In 1995, during the national court process in an attempt to receive the information, the families filed a request with the IACmHR. The IACmHR also found in the families’ favor in 2008. After an inadequate response from Brazil, the case was brought in front IACtHR in 2010.
The Court explained that freedom of expression is not limited to the freedom to express one’s opinion open but includes the freedom and right to access information. The State has a positive obligation to disclose as much information as possible in the interest of public debate. This right is elevated when the information concerns victims of human rights violations, including the disappearances of individuals. Finally, the Court has established that in cases of human rights violations, the State cannot withhold information claiming confidentiality for national security or public interest when access to information is granted by the legal system or required in a judicial proceeding.
The Court held that Brazil had a duty to provide the surviving next of kin information regarding their relative’s burial sites. The Court ordered the State of Brazil to codify forced disappearances as a crime. With regards to the freedom of expression, the Court ordered Brazil do everything in its power to determine the location of the disappeared persons and publication of the judgment in a nationally circulated Brazilian newspaper. The Court found that Brazil had adequate channels for the victims to receive pecuniary reparations, but expanded reparations to include medical and psychological care, and granted non-pecuniary reparations of $45,000 for every direct relative and $15,000 for every indirect relative.

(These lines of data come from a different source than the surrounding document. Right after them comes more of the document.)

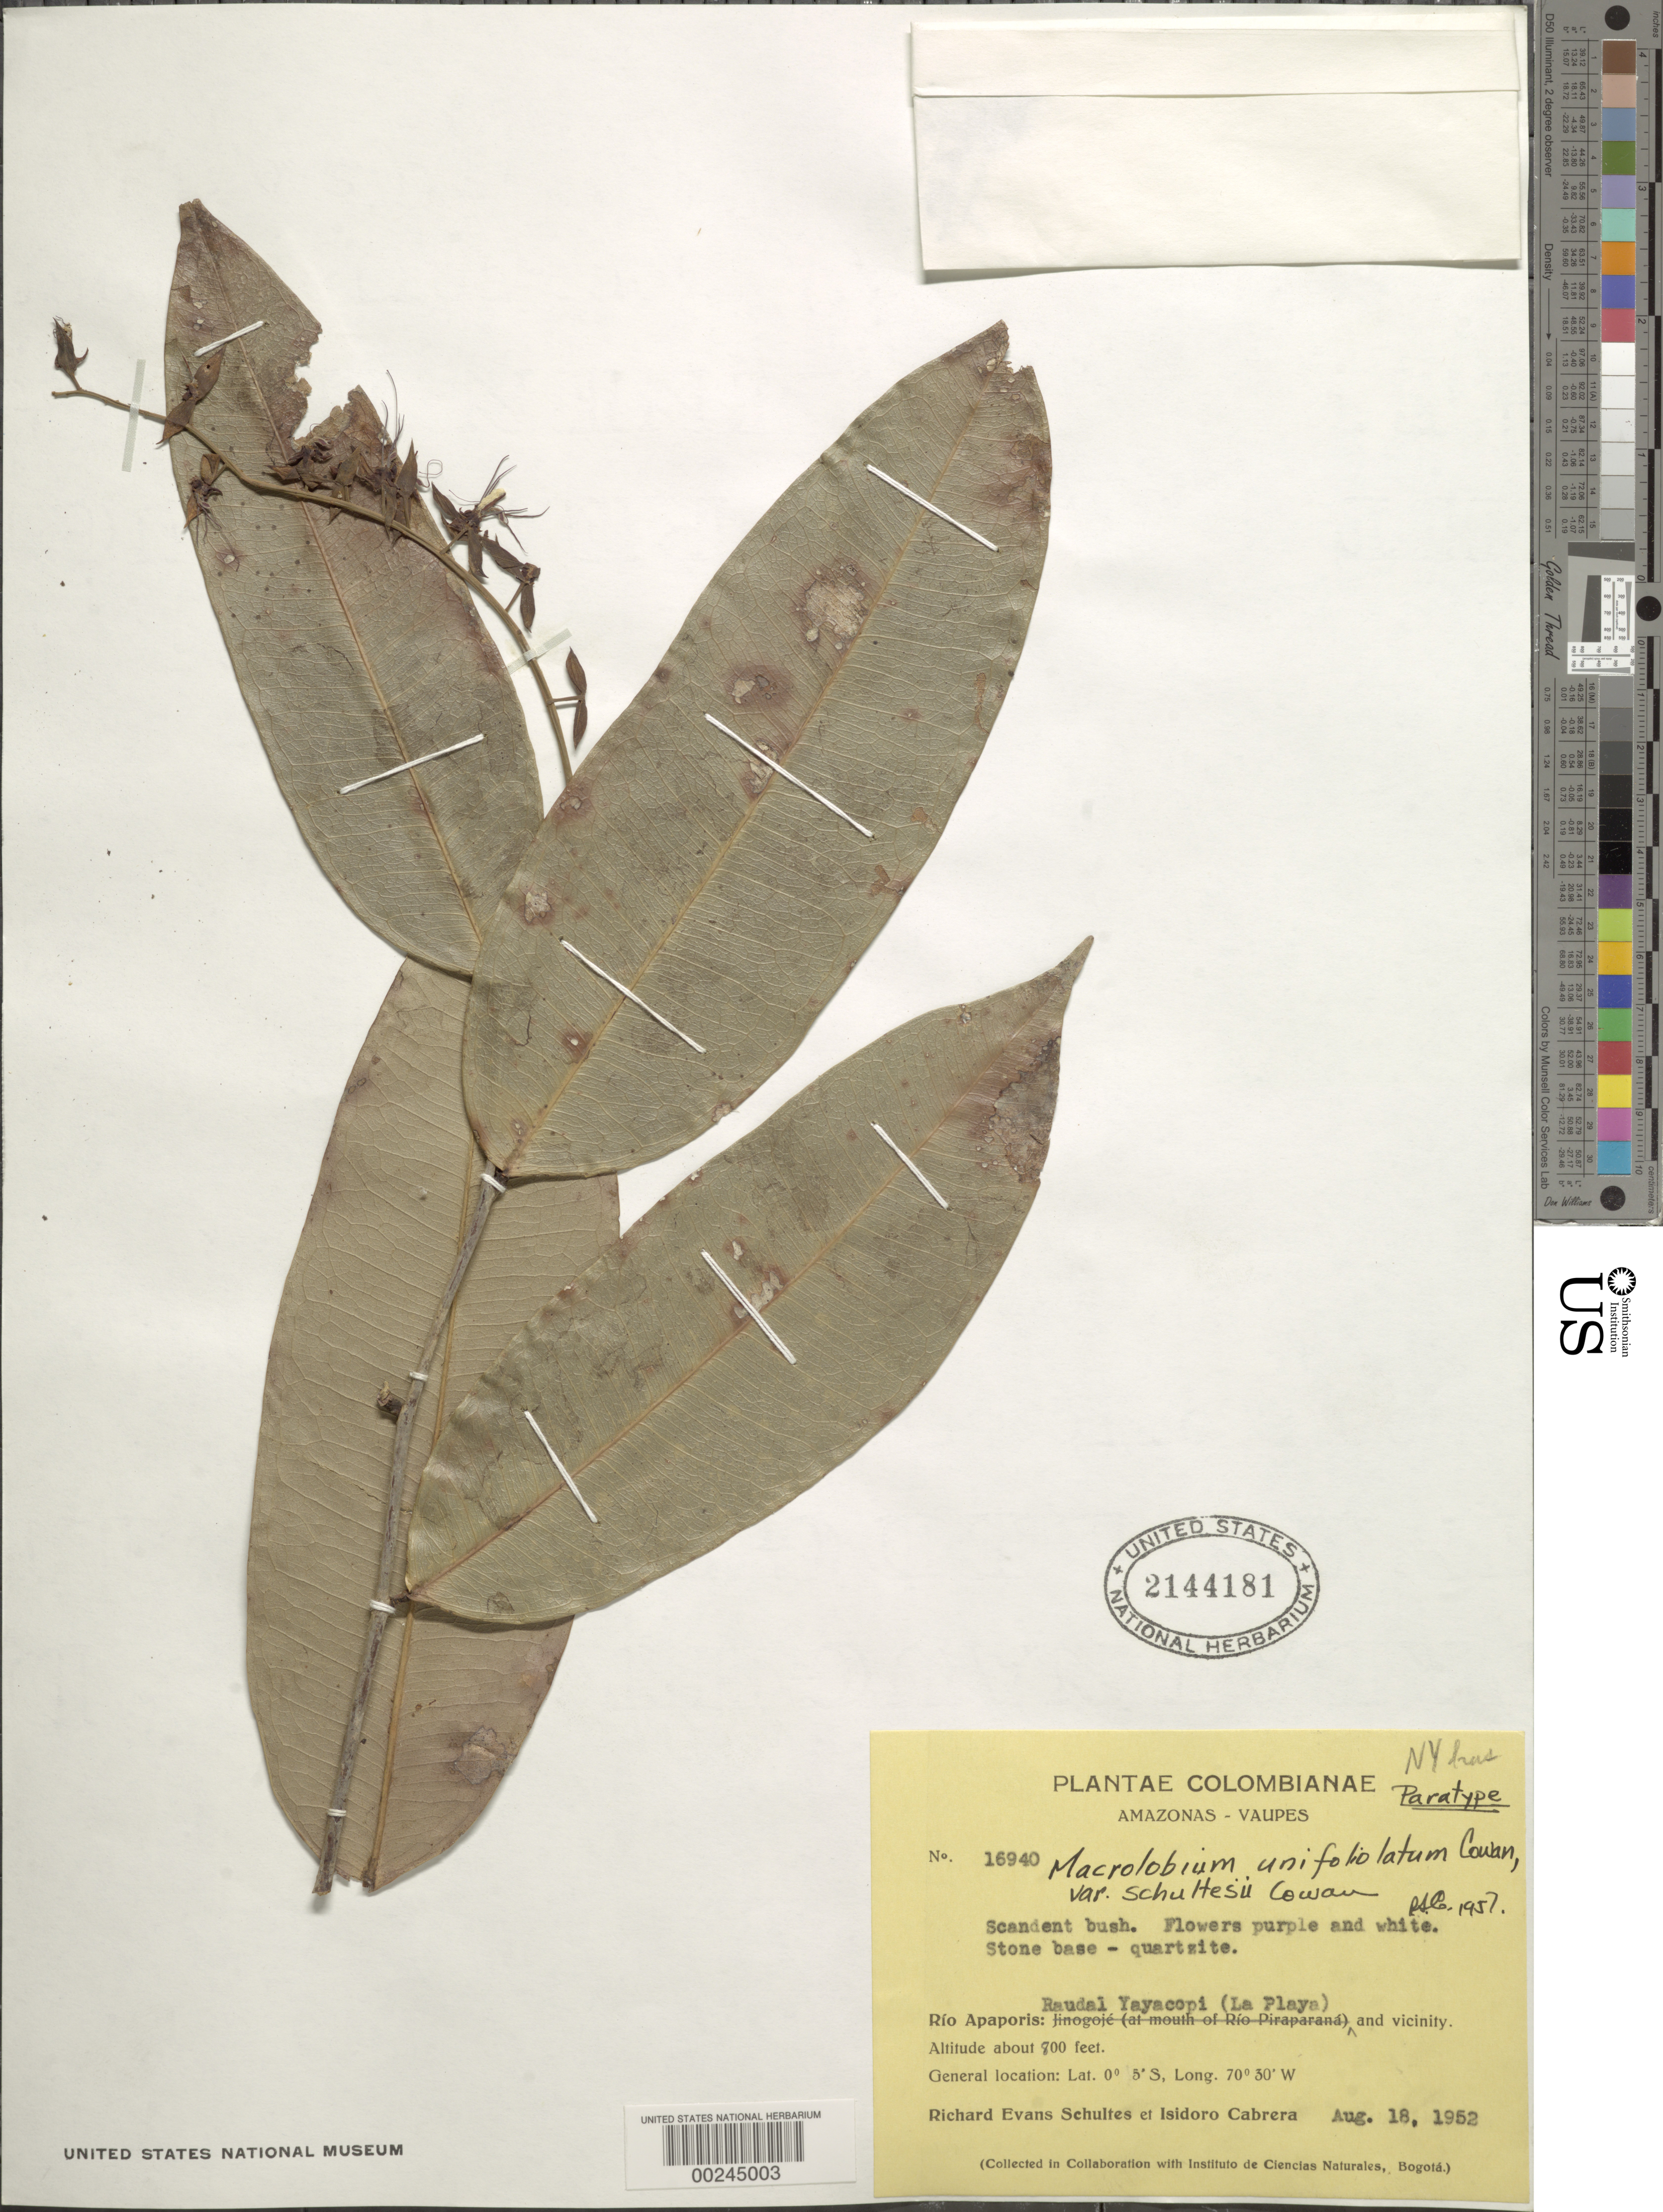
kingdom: Plantae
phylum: Tracheophyta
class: Magnoliopsida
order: Fabales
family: Fabaceae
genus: Macrolobium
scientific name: Macrolobium unifoliolatum var. schultesii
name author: R.S. Cowan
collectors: R. E. Schultes & I. Cabrera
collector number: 16940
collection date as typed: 18 Aug 1952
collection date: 1952-08-18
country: Colombia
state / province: Amazônas / Vaupés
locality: Rio Apaporis: Raudal Ya Yacopi (La Playa) and vicinity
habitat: Stone base - quartzite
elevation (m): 213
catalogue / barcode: US 2144181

Decision Direction indicates whether the decision expands or contracts expression based on an analysis of the case.
IACtHR expands the freedom of information by declaring Brazil 1979 amnesty law is incompatible with the Convention. Furthermore, the Court explains that the burden to prevent the public from accessing documents falls on the State and they can only do so in cases that comply with Article 13.2. Thus, the Court narrowed circumstances in which the State can block public access and still comply with the terms of the Convention.
Global Perspective demonstrates how the court’s decision was influenced by standards from one or many regions.
At the time of the IACtHR decision, Brazil had drafted a law that would comply with the freedom of expression standards set forth in the Convention (Draft Bill No. 5.228/09).
The Court overturned Brazil’s 1979 Amnesty Law.
Case significance refers to how influential the case is and how its significance changes over time.
This case created a binding precedent in the State of Brazil, the Court’s decision forces the State to act in regards to both the amnesty law and updating the civil code to reflect Article 13 of the Convention.
The case expands public access to information regarding human rights violations and increases the burden on the State to prevent access. Furthermore, the case will affect other cases concerning the forced disappearance of military dictatorship oppositionists throughout Latin America.